Spreitzer came first. Furio says
that he had turned himself in when the case was initially investigated
(although he did not). He told her that he felt badly about his
involvement in the crimes, and had even passed out at the sight of all
the blood, but insisted that he'd done it because he'd been afraid of
Gecht and his shotgun. "I never did bad things alone," he claimed. She
excuses him as being weak, vulnerable, directionless, illiterate, and an
easy target, thanks to a bad home life and substance abuse. Gecht had
offered him a job when he was down on his luck and made some empty
promises. According to Spreitzer, Gecht then blackmailed him with
obscene photographs that he said he would send to the police. Furio's
assessment is that he was sweet and gentle, and failed to come across as
a murderer. What he hoped for, during the time he had left before
execution (these letters were published prior to the commutation of his
sentence), was the love of a good woman, preferably someone who would
marry him.
He insisted that the murders were
not planned; instead, they were random attacks. He had driven the van
and Robin would order him to stop whenever he saw a woman who appealed
to him—and he was always on the lookout for one with sizable breasts.

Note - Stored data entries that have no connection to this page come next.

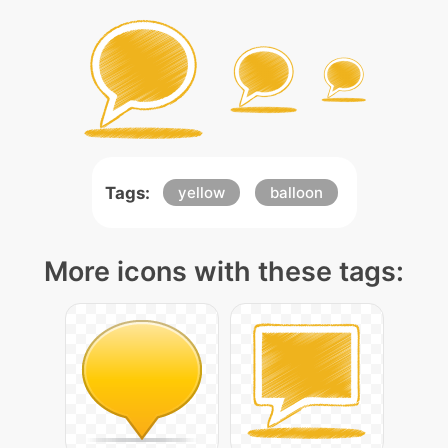
Tags:
yellow
balloon
More icons with these tags:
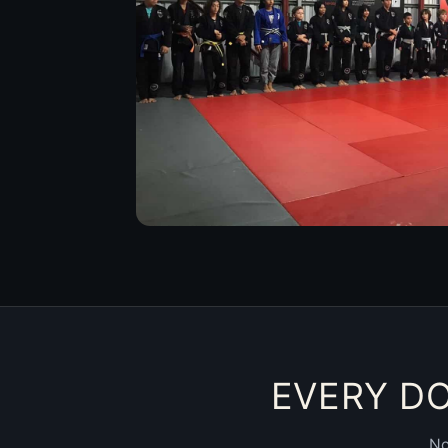
EVERY DO
No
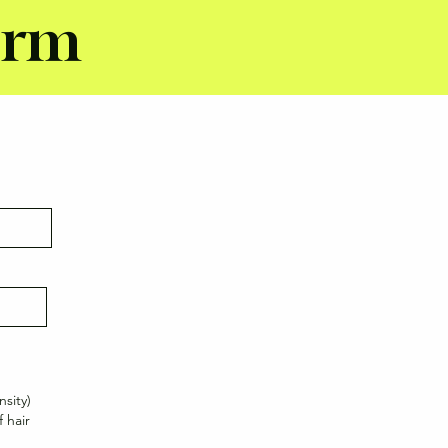
orm
nsity)
 hair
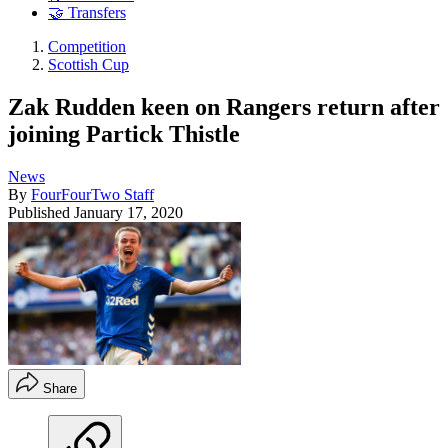
🤝 Transfers
Competition
Scottish Cup
Zak Rudden keen on Rangers return after
joining Partick Thistle
News
By
FourFourTwo Staff
Published
January 17, 2020
Share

Spreitzer believed that the Kokoraleis brothers were also forced to do
these things, but he did not really know them well. And like many
offenders who have little thought for the victims and feel sorrier for
themselves, he believed he was too young to die.
Furio was
curious about Gecht's obsession with women's breasts. He told her it was
"a thing with my entire family." He said that from his great-grandfather
onward, each male member of his family had married a woman with large
breasts. He expressed great satisfaction with his former wife, whom he
said was a size 39D.
He insisted that he was not a
serial killer and had had no part in the crimes. He had never murdered
anyone. He also said that the things printed about him in newspapers and
books were the result of Kokoraleis's stupid joke, which got repeated
again and again until people believed it. He claimed that the primary
book on the subject had been based on police bias. He also informed her
that two of the charges had been dropped and that he would be released
from prison sooner than expected. However, his persistent bid for DNA
testing was stymied over and over again.
The Mansonesque type of killer is
rare—the person who can persuade others to kill or harm others for him.

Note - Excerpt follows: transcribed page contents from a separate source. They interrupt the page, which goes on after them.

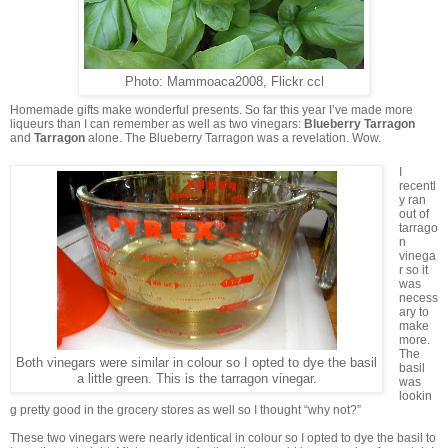
Photo: Mammoaca2008, Flickr ccl
Homemade gifts make wonderful presents. So far this year I’ve made more
liqueurs than I can remember as well as two vinegars:
Blueberry Tarragon
and
Tarragon
alone. The Blueberry Tarragon was a revelation. Wow.
I
recentl
y ran
out of
tarrago
n
vinega
r so it
was
necess
ary to
make
more.
The
Both vinegars were similar in colour so I opted to dye the basil
basil
a little green. This is the tarragon vinegar.
was
lookin
g pretty good in the grocery stores as well so I thought “why not?”
These two vinegars were nearly identical in colour so I opted to dye the basil to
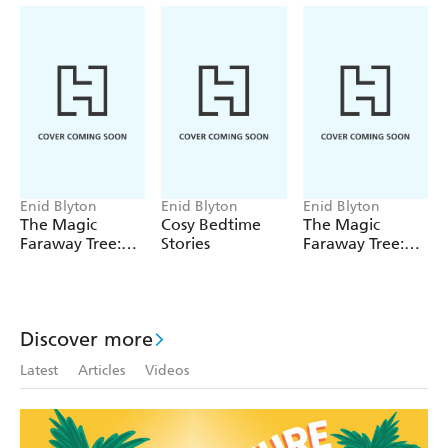
Enid Blyton
Enid Blyton
Enid Blyton
The Magic
Cosy Bedtime
The Magic
Faraway Tree:
Stories
Faraway Tree:
The Magic
The Enchanted
Faraway Tree
Wood
FILM
NOVELISATION
Discover more
Latest
Articles
Videos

According to three confessions, Gecht was exactly that type of person.
While Manson's brood was larger, the three men who followed Gecht were
just as deadly, and it's quite unusual to have four people involved in
such an extensive string of sexually sadistic murder.
Eric W. Hickey, a criminologist
who published a study involving over three hundred serial killers,
offered a line in Serial Murderers and Their Victims that seems
appropriate for this crew: "For some multiple killers, murder must be
simultaneously a participation and a spectator endeavor; power can be
experienced by observing a fellow conspirator destroy human life,
possibly as much as by performing the killing. The pathology of the
relationship operates symbiotically." The killers each add something to
the other's excitement. Perhaps what they could not do alone, they could
do within the chemistry of the dangerous association.

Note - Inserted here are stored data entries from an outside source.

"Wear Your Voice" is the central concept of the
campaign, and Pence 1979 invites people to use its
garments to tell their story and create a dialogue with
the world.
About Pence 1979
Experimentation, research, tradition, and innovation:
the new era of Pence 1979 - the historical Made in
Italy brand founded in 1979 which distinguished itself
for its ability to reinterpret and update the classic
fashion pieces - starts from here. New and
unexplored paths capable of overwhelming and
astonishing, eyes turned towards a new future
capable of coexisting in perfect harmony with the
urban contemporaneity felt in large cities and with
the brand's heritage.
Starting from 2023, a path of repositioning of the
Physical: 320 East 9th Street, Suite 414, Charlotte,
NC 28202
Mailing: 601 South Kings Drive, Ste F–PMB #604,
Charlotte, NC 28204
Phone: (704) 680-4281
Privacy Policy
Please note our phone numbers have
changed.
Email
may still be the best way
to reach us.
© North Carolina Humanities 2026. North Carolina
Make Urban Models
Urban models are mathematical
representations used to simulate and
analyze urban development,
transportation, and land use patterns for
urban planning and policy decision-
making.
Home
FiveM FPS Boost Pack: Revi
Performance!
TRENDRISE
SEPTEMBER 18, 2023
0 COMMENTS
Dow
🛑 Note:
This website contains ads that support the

According to the study, 74% of team killers are white;
female killers participate with males around one-third of the time; and
the majority of cases involve only two offenders working together. Of
serial murder victims, some 15% were murdered by team killers and, in
the majority of cases, the victims were strangers. Sometimes the team
leader or dominant partner sends the others out to do what he wants, and
sometimes he participates. One person
always maintains psychological control.